+++ DATA SUPPLIED

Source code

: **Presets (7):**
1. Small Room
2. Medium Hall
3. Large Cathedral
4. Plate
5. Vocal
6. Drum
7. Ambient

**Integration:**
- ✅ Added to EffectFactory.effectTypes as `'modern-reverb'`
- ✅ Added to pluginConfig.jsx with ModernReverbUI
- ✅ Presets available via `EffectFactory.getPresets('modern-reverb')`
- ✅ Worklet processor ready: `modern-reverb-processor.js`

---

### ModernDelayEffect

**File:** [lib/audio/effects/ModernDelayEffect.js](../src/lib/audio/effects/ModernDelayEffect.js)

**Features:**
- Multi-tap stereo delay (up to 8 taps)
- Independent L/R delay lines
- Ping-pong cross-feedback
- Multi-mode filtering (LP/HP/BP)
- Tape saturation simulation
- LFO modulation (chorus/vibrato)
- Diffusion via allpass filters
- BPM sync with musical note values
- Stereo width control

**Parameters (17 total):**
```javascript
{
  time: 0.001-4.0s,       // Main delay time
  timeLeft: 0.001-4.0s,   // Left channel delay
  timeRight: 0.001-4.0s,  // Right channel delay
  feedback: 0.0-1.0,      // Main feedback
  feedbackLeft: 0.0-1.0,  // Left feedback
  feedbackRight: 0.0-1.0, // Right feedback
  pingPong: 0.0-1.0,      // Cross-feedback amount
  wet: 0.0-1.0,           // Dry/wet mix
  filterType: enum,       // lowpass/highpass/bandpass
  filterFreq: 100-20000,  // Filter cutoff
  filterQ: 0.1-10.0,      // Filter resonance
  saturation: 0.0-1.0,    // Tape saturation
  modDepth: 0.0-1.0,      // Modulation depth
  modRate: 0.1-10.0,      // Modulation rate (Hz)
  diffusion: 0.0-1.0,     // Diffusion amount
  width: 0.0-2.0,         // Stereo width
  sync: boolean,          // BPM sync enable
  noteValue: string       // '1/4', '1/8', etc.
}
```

++++++

#### DIRECTIONS
Transcribe the entries above, every line exactly as it reads.

#### RESPONSE BOX
Source code

: **Presets (7):**
1. Small Room
2. Medium Hall
3. Large Cathedral
4. Plate
5. Vocal
6. Drum
7. Ambient

**Integration:**
- ✅ Added to EffectFactory.effectTypes as `'modern-reverb'`
- ✅ Added to pluginConfig.jsx with ModernReverbUI
- ✅ Presets available via `EffectFactory.getPresets('modern-reverb')`
- ✅ Worklet processor ready: `modern-reverb-processor.js`

---

### ModernDelayEffect

**File:** [lib/audio/effects/ModernDelayEffect.js](../src/lib/audio/effects/ModernDelayEffect.js)

**Features:**
- Multi-tap stereo delay (up to 8 taps)
- Independent L/R delay lines
- Ping-pong cross-feedback
- Multi-mode filtering (LP/HP/BP)
- Tape saturation simulation
- LFO modulation (chorus/vibrato)
- Diffusion via allpass filters
- BPM sync with musical note values
- Stereo width control

**Parameters (17 total):**
```javascript
{
  time: 0.001-4.0s,       // Main delay time
  timeLeft: 0.001-4.0s,   // Left channel delay
  timeRight: 0.001-4.0s,  // Right channel delay
  feedback: 0.0-1.0,      // Main feedback
  feedbackLeft: 0.0-1.0,  // Left feedback
  feedbackRight: 0.0-1.0, // Right feedback
  pingPong: 0.0-1.0,      // Cross-feedback amount
  wet: 0.0-1.0,           // Dry/wet mix
  filterType: enum,       // lowpass/highpass/bandpass
  filterFreq: 100-20000,  // Filter cutoff
  filterQ: 0.1-10.0,      // Filter resonance
  saturation: 0.0-1.0,    // Tape saturation
  modDepth: 0.0-1.0,      // Modulation depth
  modRate: 0.1-10.0,      // Modulation rate (Hz)
  diffusion: 0.0-1.0,     // Diffusion amount
  width: 0.0-2.0,         // Stereo width
  sync: boolean,          // BPM sync enable
  noteValue: string       // '1/4', '1/8', etc.
}
```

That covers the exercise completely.